[PROVIDED DATA]
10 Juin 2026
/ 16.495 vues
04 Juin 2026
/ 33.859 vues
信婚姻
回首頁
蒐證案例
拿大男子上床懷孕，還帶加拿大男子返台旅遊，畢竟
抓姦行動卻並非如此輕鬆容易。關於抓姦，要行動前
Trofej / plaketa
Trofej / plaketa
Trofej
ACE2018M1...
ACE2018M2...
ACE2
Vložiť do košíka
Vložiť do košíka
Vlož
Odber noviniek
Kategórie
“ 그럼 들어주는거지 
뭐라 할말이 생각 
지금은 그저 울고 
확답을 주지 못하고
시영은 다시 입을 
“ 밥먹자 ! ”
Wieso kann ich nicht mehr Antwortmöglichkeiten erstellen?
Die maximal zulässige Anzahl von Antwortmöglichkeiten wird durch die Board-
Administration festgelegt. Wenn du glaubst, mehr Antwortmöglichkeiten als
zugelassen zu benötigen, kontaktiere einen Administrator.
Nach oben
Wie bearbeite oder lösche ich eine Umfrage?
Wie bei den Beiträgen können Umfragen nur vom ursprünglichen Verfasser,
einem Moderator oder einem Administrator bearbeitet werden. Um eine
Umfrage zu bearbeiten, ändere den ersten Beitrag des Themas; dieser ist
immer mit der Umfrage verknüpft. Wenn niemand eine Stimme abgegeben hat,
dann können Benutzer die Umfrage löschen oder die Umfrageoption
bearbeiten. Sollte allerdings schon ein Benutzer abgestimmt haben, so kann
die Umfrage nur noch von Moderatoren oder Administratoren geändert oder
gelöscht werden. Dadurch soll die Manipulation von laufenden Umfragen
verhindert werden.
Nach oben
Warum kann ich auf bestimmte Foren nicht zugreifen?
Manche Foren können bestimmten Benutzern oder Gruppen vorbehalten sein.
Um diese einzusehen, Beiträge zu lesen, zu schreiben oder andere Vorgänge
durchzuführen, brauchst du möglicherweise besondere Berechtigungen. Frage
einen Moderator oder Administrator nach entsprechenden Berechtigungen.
[/PROVIDED DATA]
#### [ASSIGNED TASK]
From the first line to the last, reproduce the data above exactly.

#### [ANSWER SECTION]
10 Juin 2026
/ 16.495 vues
04 Juin 2026
/ 33.859 vues
信婚姻
回首頁
蒐證案例
拿大男子上床懷孕，還帶加拿大男子返台旅遊，畢竟
抓姦行動卻並非如此輕鬆容易。關於抓姦，要行動前
Trofej / plaketa
Trofej / plaketa
Trofej
ACE2018M1...
ACE2018M2...
ACE2
Vložiť do košíka
Vložiť do košíka
Vlož
Odber noviniek
Kategórie
“ 그럼 들어주는거지 
뭐라 할말이 생각 
지금은 그저 울고 
확답을 주지 못하고
시영은 다시 입을 
“ 밥먹자 ! ”
Wieso kann ich nicht mehr Antwortmöglichkeiten erstellen?
Die maximal zulässige Anzahl von Antwortmöglichkeiten wird durch die Board-
Administration festgelegt. Wenn du glaubst, mehr Antwortmöglichkeiten als
zugelassen zu benötigen, kontaktiere einen Administrator.
Nach oben
Wie bearbeite oder lösche ich eine Umfrage?
Wie bei den Beiträgen können Umfragen nur vom ursprünglichen Verfasser,
einem Moderator oder einem Administrator bearbeitet werden. Um eine
Umfrage zu bearbeiten, ändere den ersten Beitrag des Themas; dieser ist
immer mit der Umfrage verknüpft. Wenn niemand eine Stimme abgegeben hat,
dann können Benutzer die Umfrage löschen oder die Umfrageoption
bearbeiten. Sollte allerdings schon ein Benutzer abgestimmt haben, so kann
die Umfrage nur noch von Moderatoren oder Administratoren geändert oder
gelöscht werden. Dadurch soll die Manipulation von laufenden Umfragen
verhindert werden.
Nach oben
Warum kann ich auf bestimmte Foren nicht zugreifen?
Manche Foren können bestimmten Benutzern oder Gruppen vorbehalten sein.
Um diese einzusehen, Beiträge zu lesen, zu schreiben oder andere Vorgänge
durchzuführen, brauchst du möglicherweise besondere Berechtigungen. Frage
einen Moderator oder Administrator nach entsprechenden Berechtigungen.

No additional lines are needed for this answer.